EXCERPT »
====

Hawaii's Republican Party says Rhode Island Senate candidate Matt Brown and Democratic groups from three states "laundered" $25,000 in campaign contributions.

01:23 AM EST on Thursday, March 23, 2006

BY JOHN E. MULLIGAN
Journal Washington Bureau

WASHINGTON -- The Republican Party of Hawaii will file a federal complaint charging that Rhode Island Senate candidate Matt Brown and Democratic organizations from three states ille

gally "laundered" $25,000 in contributions to his campaign, Hawaii's GOP chairman said yesterday.

The action by the Hawaii Republicans follows the disclosure that Brown helped to engineer the donations from the Democratic parties in Hawaii, Maine and Massachusetts. Brown got four of his wealthy backers, in turn, to give the state parties a total of $30,000.

The individual donors had each given Brown, the secretary of state, the legal maximum, so the arrangement raised the question of whether the Democrat had created a mechanism for evasion of the lawful contribution limits.

"If the stories that we read are in fact true, the Matt Brown campaign is in serious violation" of federal campaign law, Hawaii Republican Chairman Sam Aiona said by phone.

The Rhode Island GOP may join in the Hawaiians' complaint to the Federal Election Commission, the local party's executive director, Mary Diamond, said in an interview. "We are definitely welcoming" the Hawaii complaint and will consider co-signing it, Diamond said.

"This is Republicans lodging a complaint against Democrats," Brown responded. Brown , a candidate for Republican Sen. Lincoln D. Chafee's seat, said that his transactions with the state parties were "all completely legal, and the FEC will find that."

FEC spokesman Ian Stirton would not comment on the complaint, which has not yet been sent to the commission. But he said the bipartisan body has "wide discretion" in assessing civil penalties when it finds violations of federal election law.

====

SUPPLIED INFORMATION »
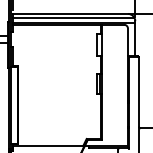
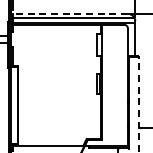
line at (70, 13): solid -> dashed
line at (138, 104): solid -> dashed
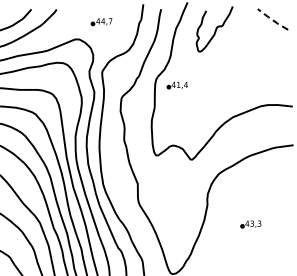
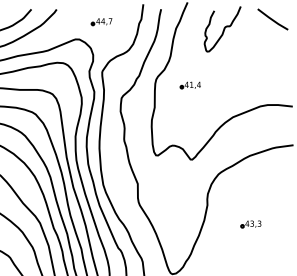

====

WRITTEN INSTRUCTION A » According to the article on the Hawaii Republican complaint, what total amount did Brown's four wealthy backers give the state Democratic parties?
WRITTEN INSTRUCTION B » Carry on the news article about the campaign finance complaint against Matt Brown, beginning right after its final sentence.

REPLY A » $30,000

REPLY B »
A campaign committee can be assessed a fine as large as the full amount involved in fundraising efforts deemed unlawful, he said. If a violation is "knowing and willful," the commission can assess much larger fines -- up to 10 times the amount of money involved, he said. Stirton said the FEC could consider many factors in assessing penalties, such as a violator's previous record of infractions, if any.

It is not uncommon for FEC complaints to go unresolved for months, sometimes lingering long after the election campaigns that produced them. But even if nothing comes of the Hawaii complaint, the episode has already exacted from Brown's campaign a dear cost in bad publicity and lost momentum.

Brown, who modeled himself as a reform-oriented "outsider" candidate, has struggled to change the subject as the story of his fundraising maneuver has reverberated for three weeks.

One of the most damaging chapters came when Jane Sugimura, treasurer of the Hawaii Democrat party, explained her role in the maneuver in a way that was widely interpreted as acknowledging an illegal quid pro quo -- her state party giving $5,000 to Brown in return for money back to the Hawaii Democrats from Brown backers. Richard Bready, chief executive of Providence-based Nortek, who had already "maxed out" on the lawful limit of his campaign contributionsto Brown, gave $6,000 to the Hawaii Democratic Party.

Sugimura later told the Associated Press in Honolulu that the transaction had not been a quid pro quo.

The Hawaii Democratic Party demanded its money back from Brown shortly after the first stories about the contribution. Brown said he would comply.

Hawaii GOP Chairman Aiona said yesterday that the Hawaii Democratic Party's involvement triggered his organization's complaint. According to an account to the AP by Keith Nakano, executive director of the Hawaii Republican Party, a draft of the complaint read in part:

"There is reason to believe that the Brown campaign provided an alleged contribution-laundering scheme, whereby it steers donors to the Hawaii, Maine and Massachusetts state parties, with the explicit or implicit agreement that the state parties would, in turn, contribute to the Brown campaign."

While asserting the legality of the fundraising arrangement, Brown announced within days of the initial stories that his campaign would also give all the money back to the state campaigns in Massachusetts and Maine, each of which had given $10,000.

More repercussions came Sunday, when Maine's Democratic Party adopted new financial rules to prevent a recurrence of the Brown controversy. At the same meeting, Maine Democratic Chairman Patrick Colwell surprised the party by resigning -- although he did not cite the fundraising flap as a factor.

Brown has likewise said that his appointment of a new campaign manager last week had nothing to do with it.

Aiona said the Hawaii Republicans invited their colleagues in Maine, Massachusetts and Rhode Island to join in the complaint. Maine's GOP executive director, Julie O'Brien, said the state party welcomed the complaint but would take no official part in it.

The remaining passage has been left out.